# [Your objective]
Copy nothing before the line containing "自己被捆绑后终于想起了。". Reproduce that line and all that follow, exactly, through the end of the records.

Dataset entries:
____

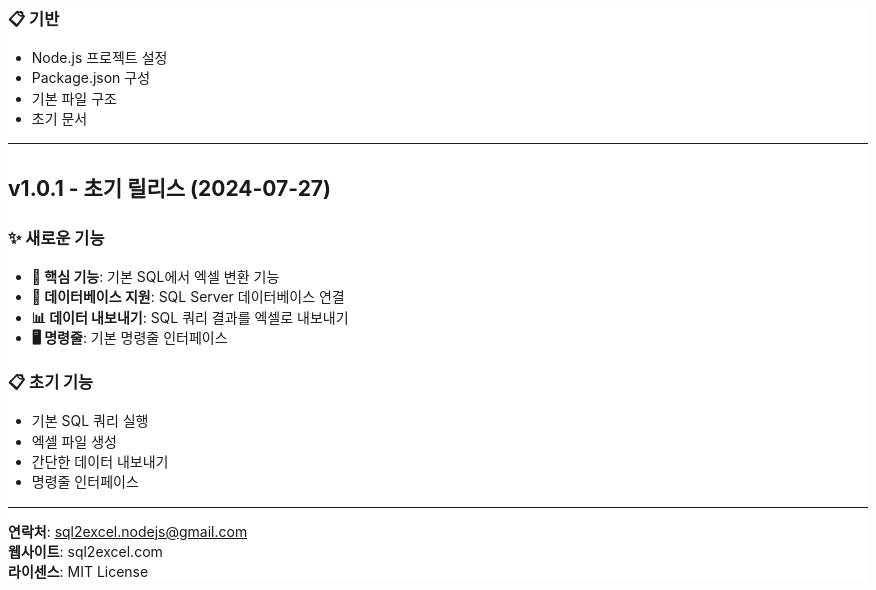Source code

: ### 📋 기반
- Node.js 프로젝트 설정
- Package.json 구성
- 기본 파일 구조
- 초기 문서

---

## v1.0.1 - 초기 릴리스 (2024-07-27)

### ✨ 새로운 기능
- **🎯 핵심 기능**: 기본 SQL에서 엑셀 변환 기능
- **🔗 데이터베이스 지원**: SQL Server 데이터베이스 연결
- **📊 데이터 내보내기**: SQL 쿼리 결과를 엑셀로 내보내기
- **🖥️ 명령줄**: 기본 명령줄 인터페이스

### 📋 초기 기능
- 기본 SQL 쿼리 실행
- 엑셀 파일 생성
- 간단한 데이터 내보내기
- 명령줄 인터페이스

---

**연락처**: sql2excel.nodejs@gmail.com  
**웹사이트**: sql2excel.com  
**라이센스**: MIT License

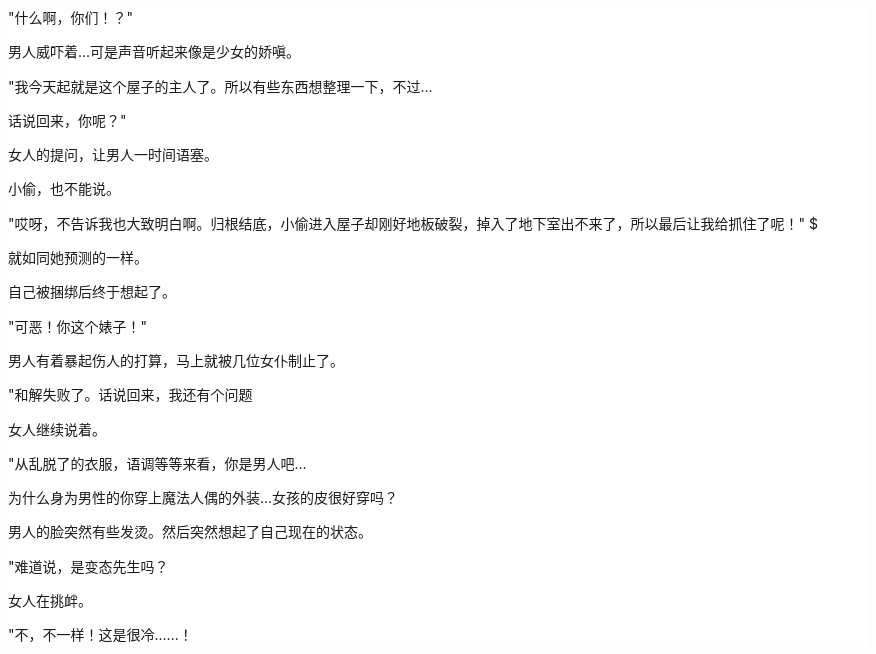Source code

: 



"什么啊，你们！？"



男人威吓着...可是声音听起来像是少女的娇嗔。



"我今天起就是这个屋子的主人了。所以有些东西想整理一下，不过...



话说回来，你呢？"



女人的提问，让男人一时间语塞。



小偷，也不能说。



"哎呀，不告诉我也大致明白啊。归根结底，小偷进入屋子却刚好地板破裂，掉入了地下室出不来了，所以最后让我给抓住了呢！" $



就如同她预测的一样。



自己被捆绑后终于想起了。



"可恶！你这个婊子！"



男人有着暴起伤人的打算，马上就被几位女仆制止了。



"和解失败了。话说回来，我还有个问题



女人继续说着。



"从乱脱了的衣服，语调等等来看，你是男人吧...



为什么身为男性的你穿上魔法人偶的外装...女孩的皮很好穿吗？



男人的脸突然有些发烫。然后突然想起了自己现在的状态。



"难道说，是变态先生吗？



女人在挑衅。



"不，不一样！这是很冷......！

____

# [Response]
自己被捆绑后终于想起了。



"可恶！你这个婊子！"



男人有着暴起伤人的打算，马上就被几位女仆制止了。



"和解失败了。话说回来，我还有个问题



女人继续说着。



"从乱脱了的衣服，语调等等来看，你是男人吧...



为什么身为男性的你穿上魔法人偶的外装...女孩的皮很好穿吗？



男人的脸突然有些发烫。然后突然想起了自己现在的状态。



"难道说，是变态先生吗？



女人在挑衅。



"不，不一样！这是很冷......！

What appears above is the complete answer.